Selanjutnya Paradigma Cartesian-Newtonian mengandung dua komponen


utama, yaitu prinsip-prinsip dasar dan kesadaran intersubjektif. Prinsip-prinsip dasar
itu adalah asumsi-asumsi teoritis yang mengacu kepada sistem metafisis, ontologis,
dan epistemologis tertentu. Sedang kesadaran intersubjektif adalah kesadaran
kolektif terhadap prinsip-prinsip dasar itu yang dianut secara bersama sedemikian
sehingga dapat melangsungkan komunikasi yang memiliki frame of reference yang
sama. Misalnya, konsep ‘maju’ (progress) yang sesuai dengan paradigma Cartesian-
Newtonian adalah bertambahnya kepemilikan dan pengusaan manusia terhadap
alam. Pengertian konsep ‘maju’ seperti itu telah menjadi kesadaran kolektif yang
memungkinkannya komunikasi berlangsung antar manusia modern sedemikian
rupa, sehingga bangsa yang mampu mengeksploitasi alam melalui industri
disepakati untuk digolongkan sebagai bangsa maju atau Dunia Pertama.

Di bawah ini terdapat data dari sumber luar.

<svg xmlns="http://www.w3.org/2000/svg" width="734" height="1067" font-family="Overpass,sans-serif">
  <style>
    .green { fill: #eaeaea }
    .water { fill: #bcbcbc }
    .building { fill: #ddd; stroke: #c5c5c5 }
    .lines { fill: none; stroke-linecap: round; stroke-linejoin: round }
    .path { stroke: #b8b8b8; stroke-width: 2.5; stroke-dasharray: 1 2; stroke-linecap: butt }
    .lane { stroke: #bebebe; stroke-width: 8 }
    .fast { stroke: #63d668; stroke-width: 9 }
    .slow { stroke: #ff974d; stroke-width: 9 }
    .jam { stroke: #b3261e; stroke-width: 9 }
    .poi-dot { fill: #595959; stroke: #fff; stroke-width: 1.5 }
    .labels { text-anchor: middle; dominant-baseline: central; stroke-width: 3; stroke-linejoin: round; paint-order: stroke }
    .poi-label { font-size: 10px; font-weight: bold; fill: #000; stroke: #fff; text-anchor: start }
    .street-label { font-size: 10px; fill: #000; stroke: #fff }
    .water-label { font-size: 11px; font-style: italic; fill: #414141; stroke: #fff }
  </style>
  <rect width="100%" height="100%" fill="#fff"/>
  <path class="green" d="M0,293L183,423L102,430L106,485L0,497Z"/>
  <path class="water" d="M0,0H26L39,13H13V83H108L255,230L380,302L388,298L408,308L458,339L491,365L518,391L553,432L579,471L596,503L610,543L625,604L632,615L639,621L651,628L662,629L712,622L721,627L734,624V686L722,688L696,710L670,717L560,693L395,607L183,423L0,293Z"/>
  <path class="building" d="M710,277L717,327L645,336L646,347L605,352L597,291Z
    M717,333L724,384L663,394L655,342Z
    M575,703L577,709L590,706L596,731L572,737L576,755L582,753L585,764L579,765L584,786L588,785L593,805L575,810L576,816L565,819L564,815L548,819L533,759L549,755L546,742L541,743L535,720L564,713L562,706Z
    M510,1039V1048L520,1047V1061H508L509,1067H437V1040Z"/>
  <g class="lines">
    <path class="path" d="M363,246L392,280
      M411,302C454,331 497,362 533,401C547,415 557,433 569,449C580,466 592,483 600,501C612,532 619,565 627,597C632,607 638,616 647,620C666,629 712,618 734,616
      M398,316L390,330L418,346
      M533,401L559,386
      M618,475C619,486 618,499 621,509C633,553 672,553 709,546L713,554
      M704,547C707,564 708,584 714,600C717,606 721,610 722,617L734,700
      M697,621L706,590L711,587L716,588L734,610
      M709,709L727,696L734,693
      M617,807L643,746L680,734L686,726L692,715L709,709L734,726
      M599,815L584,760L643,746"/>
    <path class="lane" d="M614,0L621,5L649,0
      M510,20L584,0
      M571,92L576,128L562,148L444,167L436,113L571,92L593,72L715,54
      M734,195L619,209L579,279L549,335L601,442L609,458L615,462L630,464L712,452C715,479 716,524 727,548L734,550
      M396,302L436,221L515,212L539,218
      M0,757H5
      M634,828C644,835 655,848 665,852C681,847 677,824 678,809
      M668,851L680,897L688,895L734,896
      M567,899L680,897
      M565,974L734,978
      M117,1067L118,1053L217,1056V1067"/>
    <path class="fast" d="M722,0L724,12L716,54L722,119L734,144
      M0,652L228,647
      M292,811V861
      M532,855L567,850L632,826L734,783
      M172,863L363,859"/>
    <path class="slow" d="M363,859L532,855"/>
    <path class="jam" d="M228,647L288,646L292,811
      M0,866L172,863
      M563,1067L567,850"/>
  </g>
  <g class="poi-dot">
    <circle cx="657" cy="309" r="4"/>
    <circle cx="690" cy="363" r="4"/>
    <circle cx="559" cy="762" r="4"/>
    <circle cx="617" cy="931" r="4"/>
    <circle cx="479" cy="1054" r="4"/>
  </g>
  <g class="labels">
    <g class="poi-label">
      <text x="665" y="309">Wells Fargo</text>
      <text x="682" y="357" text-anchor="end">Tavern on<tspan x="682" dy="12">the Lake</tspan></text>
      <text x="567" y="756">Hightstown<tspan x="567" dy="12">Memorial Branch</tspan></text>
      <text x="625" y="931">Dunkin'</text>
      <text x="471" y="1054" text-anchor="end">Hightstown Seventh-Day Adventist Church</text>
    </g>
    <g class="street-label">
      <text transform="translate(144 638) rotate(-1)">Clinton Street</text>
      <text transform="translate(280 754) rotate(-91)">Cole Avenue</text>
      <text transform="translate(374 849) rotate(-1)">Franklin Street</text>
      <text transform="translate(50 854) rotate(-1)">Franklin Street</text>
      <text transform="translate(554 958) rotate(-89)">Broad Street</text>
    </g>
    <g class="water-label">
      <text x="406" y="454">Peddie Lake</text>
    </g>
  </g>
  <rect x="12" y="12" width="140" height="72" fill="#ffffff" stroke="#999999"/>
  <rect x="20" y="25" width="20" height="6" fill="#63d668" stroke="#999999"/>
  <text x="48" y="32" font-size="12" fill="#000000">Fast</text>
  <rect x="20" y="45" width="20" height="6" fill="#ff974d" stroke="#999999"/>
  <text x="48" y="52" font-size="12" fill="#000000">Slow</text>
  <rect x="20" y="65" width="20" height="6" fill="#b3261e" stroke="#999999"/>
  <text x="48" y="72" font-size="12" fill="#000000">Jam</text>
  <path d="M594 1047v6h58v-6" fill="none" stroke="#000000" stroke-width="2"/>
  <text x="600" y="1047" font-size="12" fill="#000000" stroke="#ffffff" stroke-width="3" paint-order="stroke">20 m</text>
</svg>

2. Paradigma Holistik-Dialogis

Paradigma holistik-dialogis adalah merupakan paradigma alternatif karena


tuntutan pandangan dunia baru dalam upaya memahami fenomena-fenomena global
secara lebih baik, tepat dan sesuai. Pandangan dunia baru itu merupakan
paradigma alternatif terhadap paradigma Cartesian-Newtonian yang dualisme dan
lebih menguasai kesadaran manusia modern dalam kurun waktu tiga ratus tahun
terakhir.

Dengan munculnya gagasan orisinal dari Shadr al-Din al-Shirazi yang lebih
popular dengan nama Mulla Shadra (1572-1641), filsuf Persia yang hidup sezaman
dengan Descartes yaitu gerak trans-substansial (trans-substansial motion, harakat
al-jawhariyyah). Gagasan ini dicetuskan setelah melalui analisis ontologis-metafisis
yang mendalam terhadap eksistensial dan realitas. Ontologis Mulla Shadra memiliki
banyak kesamaan dengan Filsafat proses atau filsafat organisme Alfred North
Whitehead (1815-1974), dapat dianggap sebagai upaya transformasi gerak trans-
substansial kedalam sistim kosmologi yang dinamis. Whitehead telah
mengintroduksi data-data perkembangan sains modern sebagai bagian yang integral
dalam sistem filsafatnya, khususnya pandangan kosmologisnya, sehingga lebih
memperkaya pemahaman terhadap dinamika realitas.